Perhaps society is in fact moving forward and achieving equality. Despite typically held notions over women’s sports, the restaurant still played the women’s soccer game (which was on ESPN), and I enjoyed watching it. It’s something we can view as a big step from the women’s spectator-less basketball game in 1910.

5 Comments
  1. ann900 permalink
    December 6, 2010 11:23 PM

    I am a female athlete and personally I would choose to watch a male sport over a female sport. Like most of the rest of the country, I think that men’s sports are a lot more interesting and intense, which is the enjoyment that people want out of watching them. But as an athlete myself I am thankful that times are changing and people are paying more attention to female sports. By stations like ESPN airing a women’s game they are allowing opportunities for these women. For all female athletes because it shows hope for them in the future. That the public is interested and that they should be given more air time opportunities like that.

  2. aubriem permalink
    December 7, 2010 12:33 PM

    It is true that America chooses to watch men’s sports more often than women’s, but could this be because the media gives prime airtime to only those that are men’s sports. As stated in the post it was around 2pm on a Sunday when the specific women’s soccer game was playing. Usually at this specific time, American’s are having a late dinner after church/mass and before the Sunday football games, not flipping through the channels. Again, this observation could be because it is thought that Americans want to watch a male sport over a females. Although, male golf tournaments are also usually shone on Sunday mornings into mid-afternoon, while people are at church/mass or completing tasks they needed to get done over the weekend. The possibility could be that it isn’t necessarily a women’s sport that people choose not to watch, but also the type of sport. But, overall I do support the fact that overtime, women’s sports have gained more respect and do offer hope for the sports to receive more credit than they do currently.

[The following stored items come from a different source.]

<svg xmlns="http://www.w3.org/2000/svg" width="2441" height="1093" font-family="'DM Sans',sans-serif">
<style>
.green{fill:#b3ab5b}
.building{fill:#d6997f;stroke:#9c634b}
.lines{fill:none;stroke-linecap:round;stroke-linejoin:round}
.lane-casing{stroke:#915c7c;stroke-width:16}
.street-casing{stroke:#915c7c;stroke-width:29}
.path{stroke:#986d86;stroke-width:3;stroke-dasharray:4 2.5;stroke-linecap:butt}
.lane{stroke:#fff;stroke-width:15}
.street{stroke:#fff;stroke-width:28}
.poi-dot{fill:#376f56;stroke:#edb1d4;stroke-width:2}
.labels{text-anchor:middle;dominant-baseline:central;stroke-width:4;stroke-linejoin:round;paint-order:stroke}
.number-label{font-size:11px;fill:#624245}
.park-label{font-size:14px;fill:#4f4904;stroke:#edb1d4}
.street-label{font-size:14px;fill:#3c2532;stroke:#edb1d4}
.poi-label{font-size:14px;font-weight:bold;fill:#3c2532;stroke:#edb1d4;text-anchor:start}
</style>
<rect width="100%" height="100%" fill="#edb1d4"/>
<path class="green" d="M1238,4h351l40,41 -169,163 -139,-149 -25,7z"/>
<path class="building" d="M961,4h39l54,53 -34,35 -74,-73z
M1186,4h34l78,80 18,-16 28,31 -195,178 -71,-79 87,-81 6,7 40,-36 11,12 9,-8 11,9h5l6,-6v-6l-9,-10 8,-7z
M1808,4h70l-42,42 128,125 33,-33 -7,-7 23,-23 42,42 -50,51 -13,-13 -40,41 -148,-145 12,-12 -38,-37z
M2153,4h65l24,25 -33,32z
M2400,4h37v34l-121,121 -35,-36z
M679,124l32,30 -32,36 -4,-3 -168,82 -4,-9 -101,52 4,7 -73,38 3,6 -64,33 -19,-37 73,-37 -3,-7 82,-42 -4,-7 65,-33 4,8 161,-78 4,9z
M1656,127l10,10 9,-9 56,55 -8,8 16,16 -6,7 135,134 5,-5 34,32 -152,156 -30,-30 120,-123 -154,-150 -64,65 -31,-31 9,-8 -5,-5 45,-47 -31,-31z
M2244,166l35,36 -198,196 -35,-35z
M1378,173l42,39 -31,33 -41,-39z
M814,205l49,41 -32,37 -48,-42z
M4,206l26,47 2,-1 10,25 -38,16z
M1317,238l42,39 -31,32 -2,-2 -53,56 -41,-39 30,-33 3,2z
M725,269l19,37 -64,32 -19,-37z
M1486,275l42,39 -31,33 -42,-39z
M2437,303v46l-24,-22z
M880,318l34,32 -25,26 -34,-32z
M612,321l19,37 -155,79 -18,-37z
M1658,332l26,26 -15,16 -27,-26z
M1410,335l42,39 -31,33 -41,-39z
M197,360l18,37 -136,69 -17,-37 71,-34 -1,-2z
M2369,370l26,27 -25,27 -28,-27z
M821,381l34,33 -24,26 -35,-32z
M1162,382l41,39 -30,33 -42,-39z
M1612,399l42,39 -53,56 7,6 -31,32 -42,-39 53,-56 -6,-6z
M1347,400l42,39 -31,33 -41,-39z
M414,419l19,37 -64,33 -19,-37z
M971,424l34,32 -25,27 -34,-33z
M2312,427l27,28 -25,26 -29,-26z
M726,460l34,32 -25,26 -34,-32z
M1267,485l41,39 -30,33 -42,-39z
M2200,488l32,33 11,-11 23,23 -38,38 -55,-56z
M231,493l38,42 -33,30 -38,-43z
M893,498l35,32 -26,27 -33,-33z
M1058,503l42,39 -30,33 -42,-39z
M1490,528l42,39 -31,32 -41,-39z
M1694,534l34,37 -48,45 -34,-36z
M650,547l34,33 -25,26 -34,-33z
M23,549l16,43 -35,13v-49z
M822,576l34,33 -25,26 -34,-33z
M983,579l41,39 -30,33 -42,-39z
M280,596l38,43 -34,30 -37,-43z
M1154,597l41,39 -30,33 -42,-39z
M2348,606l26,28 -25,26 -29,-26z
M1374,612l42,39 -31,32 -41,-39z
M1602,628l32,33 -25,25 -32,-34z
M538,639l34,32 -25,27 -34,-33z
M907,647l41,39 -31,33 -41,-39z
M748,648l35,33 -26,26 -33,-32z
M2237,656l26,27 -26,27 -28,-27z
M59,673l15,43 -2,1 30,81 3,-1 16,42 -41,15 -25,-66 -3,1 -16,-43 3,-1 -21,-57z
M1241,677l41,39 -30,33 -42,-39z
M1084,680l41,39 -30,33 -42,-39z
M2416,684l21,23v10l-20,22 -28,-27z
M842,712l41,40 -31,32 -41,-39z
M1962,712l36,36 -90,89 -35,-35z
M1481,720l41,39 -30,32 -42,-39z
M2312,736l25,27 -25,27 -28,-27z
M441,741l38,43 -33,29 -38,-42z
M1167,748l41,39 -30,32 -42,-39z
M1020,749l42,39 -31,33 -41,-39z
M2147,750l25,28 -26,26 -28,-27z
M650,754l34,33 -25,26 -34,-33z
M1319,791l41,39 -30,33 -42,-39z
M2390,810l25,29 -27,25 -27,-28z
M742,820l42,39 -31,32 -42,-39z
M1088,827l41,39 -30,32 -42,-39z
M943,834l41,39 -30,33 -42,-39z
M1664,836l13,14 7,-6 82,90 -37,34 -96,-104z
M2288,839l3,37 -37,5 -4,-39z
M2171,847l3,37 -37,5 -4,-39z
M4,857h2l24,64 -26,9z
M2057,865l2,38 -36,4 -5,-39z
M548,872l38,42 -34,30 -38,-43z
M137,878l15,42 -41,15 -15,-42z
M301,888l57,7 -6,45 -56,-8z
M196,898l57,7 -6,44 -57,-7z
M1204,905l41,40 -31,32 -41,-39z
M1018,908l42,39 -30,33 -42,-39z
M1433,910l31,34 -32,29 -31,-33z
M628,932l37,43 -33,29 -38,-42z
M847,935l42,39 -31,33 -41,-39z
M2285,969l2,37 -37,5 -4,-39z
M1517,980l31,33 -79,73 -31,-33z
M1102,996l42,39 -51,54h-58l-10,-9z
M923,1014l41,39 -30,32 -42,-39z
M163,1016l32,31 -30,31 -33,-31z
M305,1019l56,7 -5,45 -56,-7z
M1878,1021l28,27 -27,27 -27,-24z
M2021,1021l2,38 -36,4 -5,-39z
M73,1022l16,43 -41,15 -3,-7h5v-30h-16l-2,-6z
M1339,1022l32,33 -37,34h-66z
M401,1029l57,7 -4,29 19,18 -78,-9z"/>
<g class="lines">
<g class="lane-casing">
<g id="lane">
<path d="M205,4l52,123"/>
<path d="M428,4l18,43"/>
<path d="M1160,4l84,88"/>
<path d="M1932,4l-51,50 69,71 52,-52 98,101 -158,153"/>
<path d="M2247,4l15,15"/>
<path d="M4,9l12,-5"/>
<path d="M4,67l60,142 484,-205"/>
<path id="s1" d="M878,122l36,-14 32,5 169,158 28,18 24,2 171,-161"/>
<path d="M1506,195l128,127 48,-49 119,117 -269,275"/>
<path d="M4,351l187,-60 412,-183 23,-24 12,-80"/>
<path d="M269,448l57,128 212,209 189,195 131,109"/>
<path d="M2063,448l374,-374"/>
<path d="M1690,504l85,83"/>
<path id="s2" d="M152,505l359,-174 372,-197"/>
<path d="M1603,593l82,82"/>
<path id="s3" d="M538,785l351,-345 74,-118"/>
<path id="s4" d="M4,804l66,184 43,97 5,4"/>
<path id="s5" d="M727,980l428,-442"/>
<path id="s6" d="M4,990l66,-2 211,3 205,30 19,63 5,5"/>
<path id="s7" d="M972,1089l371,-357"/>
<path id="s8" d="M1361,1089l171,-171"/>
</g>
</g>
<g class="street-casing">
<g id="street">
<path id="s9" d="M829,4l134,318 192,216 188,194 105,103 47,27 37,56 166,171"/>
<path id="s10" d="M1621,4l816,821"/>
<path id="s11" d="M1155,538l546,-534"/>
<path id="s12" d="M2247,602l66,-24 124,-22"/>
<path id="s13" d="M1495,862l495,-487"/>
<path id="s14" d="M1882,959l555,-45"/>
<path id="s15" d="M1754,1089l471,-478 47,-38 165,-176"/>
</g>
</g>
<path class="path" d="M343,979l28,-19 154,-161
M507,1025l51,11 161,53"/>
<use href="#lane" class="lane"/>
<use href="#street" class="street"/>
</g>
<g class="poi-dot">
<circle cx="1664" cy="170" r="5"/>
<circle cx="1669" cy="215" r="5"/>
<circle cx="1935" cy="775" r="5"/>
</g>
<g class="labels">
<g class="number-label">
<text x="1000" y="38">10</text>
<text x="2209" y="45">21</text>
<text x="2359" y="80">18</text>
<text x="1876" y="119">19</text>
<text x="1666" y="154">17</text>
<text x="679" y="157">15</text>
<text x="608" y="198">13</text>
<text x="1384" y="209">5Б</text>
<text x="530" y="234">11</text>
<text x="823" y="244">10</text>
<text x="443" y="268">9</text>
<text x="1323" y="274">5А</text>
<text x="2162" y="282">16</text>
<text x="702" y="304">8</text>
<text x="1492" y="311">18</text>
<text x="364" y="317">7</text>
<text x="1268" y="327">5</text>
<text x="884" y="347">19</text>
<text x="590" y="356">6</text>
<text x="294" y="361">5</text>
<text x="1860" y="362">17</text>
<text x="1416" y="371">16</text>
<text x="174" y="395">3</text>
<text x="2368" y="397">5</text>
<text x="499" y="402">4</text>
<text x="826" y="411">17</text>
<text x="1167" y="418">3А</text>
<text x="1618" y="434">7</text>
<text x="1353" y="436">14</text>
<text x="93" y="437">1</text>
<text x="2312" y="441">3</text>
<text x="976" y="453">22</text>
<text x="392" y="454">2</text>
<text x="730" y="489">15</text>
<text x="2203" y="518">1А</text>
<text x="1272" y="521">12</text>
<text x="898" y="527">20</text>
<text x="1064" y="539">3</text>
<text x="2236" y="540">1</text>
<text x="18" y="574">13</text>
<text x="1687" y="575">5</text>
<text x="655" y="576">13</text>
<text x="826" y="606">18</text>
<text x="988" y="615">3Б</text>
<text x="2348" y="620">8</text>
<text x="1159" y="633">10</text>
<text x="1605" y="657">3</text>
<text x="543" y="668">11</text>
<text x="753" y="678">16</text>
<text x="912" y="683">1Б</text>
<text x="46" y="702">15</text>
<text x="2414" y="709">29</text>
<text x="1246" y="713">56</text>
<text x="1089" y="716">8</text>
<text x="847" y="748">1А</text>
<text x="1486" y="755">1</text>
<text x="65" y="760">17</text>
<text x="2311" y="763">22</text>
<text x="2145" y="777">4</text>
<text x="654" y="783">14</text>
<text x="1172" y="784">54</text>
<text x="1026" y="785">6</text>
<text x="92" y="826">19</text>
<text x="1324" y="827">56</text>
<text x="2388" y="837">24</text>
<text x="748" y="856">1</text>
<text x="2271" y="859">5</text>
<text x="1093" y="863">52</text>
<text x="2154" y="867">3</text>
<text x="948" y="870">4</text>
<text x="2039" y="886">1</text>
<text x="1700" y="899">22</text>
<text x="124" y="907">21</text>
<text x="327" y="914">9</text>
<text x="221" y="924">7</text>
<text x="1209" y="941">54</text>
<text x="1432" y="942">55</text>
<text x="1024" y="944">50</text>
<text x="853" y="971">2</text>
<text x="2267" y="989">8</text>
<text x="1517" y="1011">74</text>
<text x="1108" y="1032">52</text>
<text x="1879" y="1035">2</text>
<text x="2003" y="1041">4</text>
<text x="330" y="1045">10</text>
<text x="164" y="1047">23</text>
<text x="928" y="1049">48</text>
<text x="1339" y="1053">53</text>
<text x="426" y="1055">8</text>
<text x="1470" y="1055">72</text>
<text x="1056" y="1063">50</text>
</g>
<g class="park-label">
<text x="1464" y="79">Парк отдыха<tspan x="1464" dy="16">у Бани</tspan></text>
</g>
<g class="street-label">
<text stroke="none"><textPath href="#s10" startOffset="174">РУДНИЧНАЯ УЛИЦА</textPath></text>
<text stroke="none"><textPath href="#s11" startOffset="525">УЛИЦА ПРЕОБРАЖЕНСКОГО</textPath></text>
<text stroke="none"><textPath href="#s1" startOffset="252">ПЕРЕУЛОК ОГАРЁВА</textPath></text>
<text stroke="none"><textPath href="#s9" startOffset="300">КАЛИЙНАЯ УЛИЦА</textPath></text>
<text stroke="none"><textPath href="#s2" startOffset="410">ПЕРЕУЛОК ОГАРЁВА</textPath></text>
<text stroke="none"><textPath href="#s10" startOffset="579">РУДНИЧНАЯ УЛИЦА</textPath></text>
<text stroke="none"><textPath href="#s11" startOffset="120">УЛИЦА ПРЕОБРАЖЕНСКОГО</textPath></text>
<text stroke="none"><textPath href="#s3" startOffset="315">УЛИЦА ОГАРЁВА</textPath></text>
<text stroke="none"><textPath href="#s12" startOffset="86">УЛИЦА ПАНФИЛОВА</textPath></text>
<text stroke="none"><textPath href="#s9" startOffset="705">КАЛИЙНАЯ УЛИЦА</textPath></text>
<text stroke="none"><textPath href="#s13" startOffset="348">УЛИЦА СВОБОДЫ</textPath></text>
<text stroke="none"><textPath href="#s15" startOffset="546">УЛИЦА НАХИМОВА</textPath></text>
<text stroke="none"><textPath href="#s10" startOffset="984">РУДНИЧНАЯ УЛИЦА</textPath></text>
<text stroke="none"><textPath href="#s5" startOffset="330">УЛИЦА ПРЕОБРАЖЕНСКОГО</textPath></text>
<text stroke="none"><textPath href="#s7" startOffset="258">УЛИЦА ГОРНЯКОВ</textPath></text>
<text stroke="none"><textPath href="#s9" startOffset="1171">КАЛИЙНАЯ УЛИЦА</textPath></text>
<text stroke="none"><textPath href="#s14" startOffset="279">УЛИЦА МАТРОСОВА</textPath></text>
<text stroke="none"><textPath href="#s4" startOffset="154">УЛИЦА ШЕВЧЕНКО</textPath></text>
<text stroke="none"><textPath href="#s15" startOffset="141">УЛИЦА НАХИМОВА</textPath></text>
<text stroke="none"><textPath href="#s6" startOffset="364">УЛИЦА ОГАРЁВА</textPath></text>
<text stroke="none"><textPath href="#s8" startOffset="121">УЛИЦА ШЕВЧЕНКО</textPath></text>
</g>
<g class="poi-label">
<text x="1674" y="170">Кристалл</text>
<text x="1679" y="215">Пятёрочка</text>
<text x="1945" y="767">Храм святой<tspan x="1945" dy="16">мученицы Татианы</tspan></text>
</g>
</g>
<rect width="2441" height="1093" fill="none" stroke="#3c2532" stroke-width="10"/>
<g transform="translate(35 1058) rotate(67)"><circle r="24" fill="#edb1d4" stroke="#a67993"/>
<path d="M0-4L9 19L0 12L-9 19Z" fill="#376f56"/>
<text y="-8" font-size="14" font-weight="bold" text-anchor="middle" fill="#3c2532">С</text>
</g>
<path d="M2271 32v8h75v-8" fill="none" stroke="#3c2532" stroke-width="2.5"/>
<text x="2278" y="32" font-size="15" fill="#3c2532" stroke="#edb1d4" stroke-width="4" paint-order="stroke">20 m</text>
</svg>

  3. Eric Tellem permalink
    December 7, 2010 3:01 PM

    Coming from a family of sports, I can honestly say I have never watched a full women’s sports game in my entire life . It is not because I don’t like women or have something against women, it is simply because I believe mens sports is played at a higher level and thus is more entertaining. I don’t think women’s sports will ever be watched equally or more then men’s sports; however, I think women sports is starting to get the opportunity to show its still great talents out. There is no such thing as equality in the TV world or sports world, so I think Mills opinion is insignificant.

  4. Floyd Simmons permalink
    December 7, 2010 5:34 PM

    I agree that America wants to view the most popular sports but I’m quite sure if women played football it would be just as intense as football is now. So I’m not sure if the reason for this inequality is because of an intense factor. I think that when it comes down to it it’s about money and if women brought in more money from sports being shown on television there would be a complete change. The problem is the way people view women compared to men and the problem may stem from the beginning. Which is just stating “Men’s Sports” or “Women’s Sports,” there is no one sport that just entitles one sex to play versus another. There all just sports and anyone can play and if both women and men played together, there would be no mercy and even more excitement.

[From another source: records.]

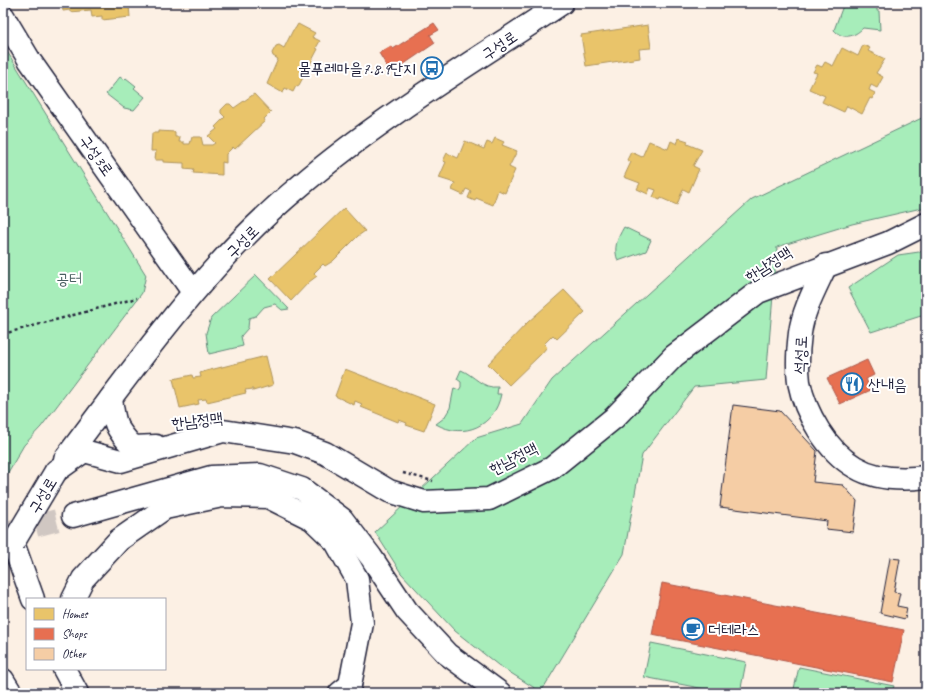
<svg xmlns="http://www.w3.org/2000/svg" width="929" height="696" font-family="Caveat,'Poor Story',sans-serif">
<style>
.green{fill:#a7edba;stroke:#64887a}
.homes{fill:#e9c46a;stroke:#ad935c}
.shops{fill:#e76f51;stroke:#ac584a}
.building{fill:#f5cda5;stroke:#22223b}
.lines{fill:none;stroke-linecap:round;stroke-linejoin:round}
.highway-tunnel{stroke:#d0c7c2;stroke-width:22;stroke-dasharray:22 11;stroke-linecap:butt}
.secondary-casing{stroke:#22223b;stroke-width:25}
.highway-casing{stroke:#22223b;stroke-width:25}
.path{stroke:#22223b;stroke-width:2.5;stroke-dasharray:3 3;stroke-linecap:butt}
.secondary{stroke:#fff;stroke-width:22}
.highway{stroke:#fff;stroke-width:22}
.secondary-bridge-casing{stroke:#22223b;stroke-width:25;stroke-linecap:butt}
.secondary-bridge{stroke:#fff;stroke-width:22}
.labels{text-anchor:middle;stroke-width:4;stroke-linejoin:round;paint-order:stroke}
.street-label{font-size:16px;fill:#22223b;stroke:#fff}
.poi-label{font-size:16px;fill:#22223b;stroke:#fff;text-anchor:start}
.park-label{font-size:16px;fill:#4a5f61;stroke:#fff}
</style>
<rect width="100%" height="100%" fill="#fcf0e4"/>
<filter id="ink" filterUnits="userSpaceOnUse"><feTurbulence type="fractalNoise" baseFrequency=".025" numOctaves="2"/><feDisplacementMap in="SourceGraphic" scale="8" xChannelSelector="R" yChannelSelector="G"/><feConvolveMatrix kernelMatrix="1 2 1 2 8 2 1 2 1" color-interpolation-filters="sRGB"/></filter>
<g filter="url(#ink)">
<g class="green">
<path d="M844 3H877V11H879L880 30 863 28C854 37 843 40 834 30Z"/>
<polygon points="3,45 146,275 142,293 41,427 24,445 3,481"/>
<polygon points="120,77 124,80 126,78 136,86 134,88 145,97 134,110 124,108 106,94"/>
<polygon points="926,116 926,207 852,224 777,247 766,380 694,387 642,455 624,554 541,692 498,665 455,631 401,573 375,532 476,438 522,424 552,380 752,199"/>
<path d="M624 227 651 240 646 251 618 261C613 248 617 239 624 227Z"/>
<polygon points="926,251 926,325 921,316 871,332 848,288 898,255"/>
<polygon points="256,275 289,309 282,310 275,304 264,307 256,316 249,318 248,328 241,336 243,346 209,354 206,333 211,318"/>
<path d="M461 370C474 375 482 389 498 387L497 394H501C495 426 464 440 436 424L444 418 450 408 454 388 459 390 461 387V382L457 379Z"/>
<polygon points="651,643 746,662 740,693 725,693 644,677"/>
<polygon points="799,667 894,686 892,693 793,693"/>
</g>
<g class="homes">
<polygon points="62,3 132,3 132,4 129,5 130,17 102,20 102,16 92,17 91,10 70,12 70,10 63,11"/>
<polygon points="298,24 315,33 312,37 320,41 316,48 318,49 298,87 296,86 293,92 285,88 283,93 267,84 278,59 273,56 272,53 276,46 279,45 284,48 293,30 295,29"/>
<polygon points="648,25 651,48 639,49 640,58 586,66 581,35"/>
<polygon points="863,45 870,48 868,51 885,59 876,73 883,77 877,88 871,85 869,90 875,93 872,99 870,98 862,114 847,106 844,112 822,102 825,96 809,89 817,73 813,72 817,65 822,67 825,62 833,66 842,48 858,56"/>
<polygon points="254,94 271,112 264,119 265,121 235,149 233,147 226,154 226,163 222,162 222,175 193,173 194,170 184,169 184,163 163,162 163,160 155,160 156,151 151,151 152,133 158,133 158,131 175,132 175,137 180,137 179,142 184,142 184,144 190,144 192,137 201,137 203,145 212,145 215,143 208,136 217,129 215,127 225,117 221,113 221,110 227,104 230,104 234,108"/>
<polygon points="495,138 504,142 502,145 517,151 509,167 515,170 505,193 498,190 493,205 476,198 475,201 468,198 471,191 466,189 463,195 452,190 455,183 439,178 446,162 443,161 447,153 458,158 465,141 484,149 487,142 492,144"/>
<polygon points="679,138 688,141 687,144 702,150 693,166 699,169 689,192 683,189 677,205 661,198 660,200 653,197 656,190 650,188 648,194 637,189 640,183 624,177 631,162 627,160 631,152 642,157 649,141 668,149 671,141 677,144"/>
<polygon points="344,208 365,231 358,236 333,261 325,266 323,264 314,273 317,276 309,282 291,301 270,279"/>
<polygon points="564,290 585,312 557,339 553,335 544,344 547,347 541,354 509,385 488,364 528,322"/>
<polygon points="266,356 273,385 253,391 253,389 245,390 246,393 207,402 206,399 198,400 199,404 180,408 173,379 192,375 193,378 201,377 200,373 206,371"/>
<polygon points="345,369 435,404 424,431 406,425 407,423 399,420 398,422 361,407 362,404 355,401 354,405 335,396"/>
</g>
<g class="shops">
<polygon points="434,23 439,30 430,35 435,43 391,73 379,53 391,46 393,49"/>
<polygon points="867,360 874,375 866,379 871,390 840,404 827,378"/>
<polygon points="662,583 904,630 893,682 652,635"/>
</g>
<g class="building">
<polygon points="733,405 780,411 817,451 813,482 843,485 857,501 853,532 826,529 827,521 720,507"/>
<polygon points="890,558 900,559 894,592 900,593 897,606 907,608 905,619 880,613"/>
</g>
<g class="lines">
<polyline class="highway-tunnel" points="3,532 27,528 73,516"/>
<g class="secondary-casing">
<g id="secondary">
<polyline points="3,16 30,61 193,292"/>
<path d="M826 265C816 287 803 310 800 333 798 349 797 366 799 382 805 413 827 451 855 467 875 479 903 480 926 477"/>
<path d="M111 398C114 423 115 428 133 447L156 446"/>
<path d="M65 459C138 363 207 262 301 185 381 117 475 61 562 3"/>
<polyline points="56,471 84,451 121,461 223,431 295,442 325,453 389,491 424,502 489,499 552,468 614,418 674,356 758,292 888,243 926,224"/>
<polyline points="13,543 33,599"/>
<polyline points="73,599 83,579 119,540 165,508 222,496 268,497 312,519 336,542 357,579 362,623 350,685 340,693"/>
<polyline points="64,669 77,693"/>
<polyline points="3,680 11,693"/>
</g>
</g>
<g class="highway-casing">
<g id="highway">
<polyline points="73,516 211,477 260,475 302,489 342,519 371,557 407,611 447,654 500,693"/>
<polyline points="345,693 350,685"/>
</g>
</g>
<g class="path">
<polyline points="3,334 137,298"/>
<polyline points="403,473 433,481"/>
</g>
<use href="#secondary" class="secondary"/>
<use href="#highway" class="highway"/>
<g class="secondary-bridge-casing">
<polyline id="secondary-bridge" points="13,543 56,471"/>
</g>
<use href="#secondary-bridge" class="secondary-bridge"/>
</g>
</g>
<defs>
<g id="bus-ring" transform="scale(1.15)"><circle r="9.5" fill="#fff" stroke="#1f6fb2" stroke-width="1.5"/><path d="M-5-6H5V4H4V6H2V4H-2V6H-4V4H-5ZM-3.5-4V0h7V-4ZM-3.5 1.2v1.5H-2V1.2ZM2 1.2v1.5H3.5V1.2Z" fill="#1f6fb2"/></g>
<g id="restaurant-ring" transform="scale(1.15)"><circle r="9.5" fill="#fff" stroke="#1f6fb2" stroke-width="1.5"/><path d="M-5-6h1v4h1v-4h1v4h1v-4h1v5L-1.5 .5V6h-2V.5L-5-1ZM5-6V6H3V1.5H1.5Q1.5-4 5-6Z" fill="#1f6fb2"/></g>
<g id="cafe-ring" transform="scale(1.15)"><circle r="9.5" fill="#fff" stroke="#1f6fb2" stroke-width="1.5"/><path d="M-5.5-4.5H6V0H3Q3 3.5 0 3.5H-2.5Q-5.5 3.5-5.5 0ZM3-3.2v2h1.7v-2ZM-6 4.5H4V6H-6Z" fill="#1f6fb2"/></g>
</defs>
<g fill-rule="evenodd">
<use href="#bus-ring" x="432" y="68"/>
<use href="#restaurant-ring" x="852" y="384"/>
<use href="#cafe-ring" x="693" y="629"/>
</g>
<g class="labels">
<g class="street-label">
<text transform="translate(499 45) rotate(-34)" y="6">구성로</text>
<text transform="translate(97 155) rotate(54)" y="6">구성3로</text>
<text transform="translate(242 241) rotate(-45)" y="6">구성로</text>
<text transform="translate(768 264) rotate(-33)" y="6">한남정맥</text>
<text transform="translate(800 355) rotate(-88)" y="6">석성로</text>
<text transform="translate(197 420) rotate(-7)" y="6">한남정맥</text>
<text transform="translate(513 458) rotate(-27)" y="6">한남정맥</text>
<text transform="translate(42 495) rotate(-59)" y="6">구성로</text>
</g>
<g class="poi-label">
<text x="416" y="74" text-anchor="end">물푸레마을7.8.9단지</text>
<text x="868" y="390">산내음</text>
<text x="708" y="635">더테라스</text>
</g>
<g class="park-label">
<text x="69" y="284">공터</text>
</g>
</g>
<rect width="929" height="696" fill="none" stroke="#fff" stroke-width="16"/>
<rect x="8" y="8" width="913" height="680" fill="none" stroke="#22223b" stroke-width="1.5" filter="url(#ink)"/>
<rect x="26" y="598" width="140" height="72" fill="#ffffff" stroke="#a7a7b1"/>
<rect x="34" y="608" width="20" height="12" fill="#e9c46a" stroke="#a7a7b1"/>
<text x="62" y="618" font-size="12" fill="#22223b">Homes</text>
<rect x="34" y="628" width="20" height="12" fill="#e76f51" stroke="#a7a7b1"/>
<text x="62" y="638" font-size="12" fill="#22223b">Shops</text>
<rect x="34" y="648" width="20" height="12" fill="#f5cda5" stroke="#a7a7b1"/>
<text x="62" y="658" font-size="12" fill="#22223b">Other</text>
</svg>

  5. Mycki Kujacznski permalink
    December 8, 2010 1:29 AM

    In high school, I played lacrosse and I always got so annoyed at the different rules for the guys and girls. Guys can hardcore check each other and the girls get yellow-carded for almost anything. I do agree that when it comes to things like that, and other inequalities that still exist between men and women’s sports, they should be changed so that there are no differences between gender. However, I still don’t know if the two will ever reach full equality. I personally love watching NBA games, but I would never put the TV on a WNBA game – even if it were the exact same rules. I’m not being sexist because I am a girl, and I don’t even really have a reason. I just find men’s sports more enjoyable to watch, just like it seems the rest of America does too.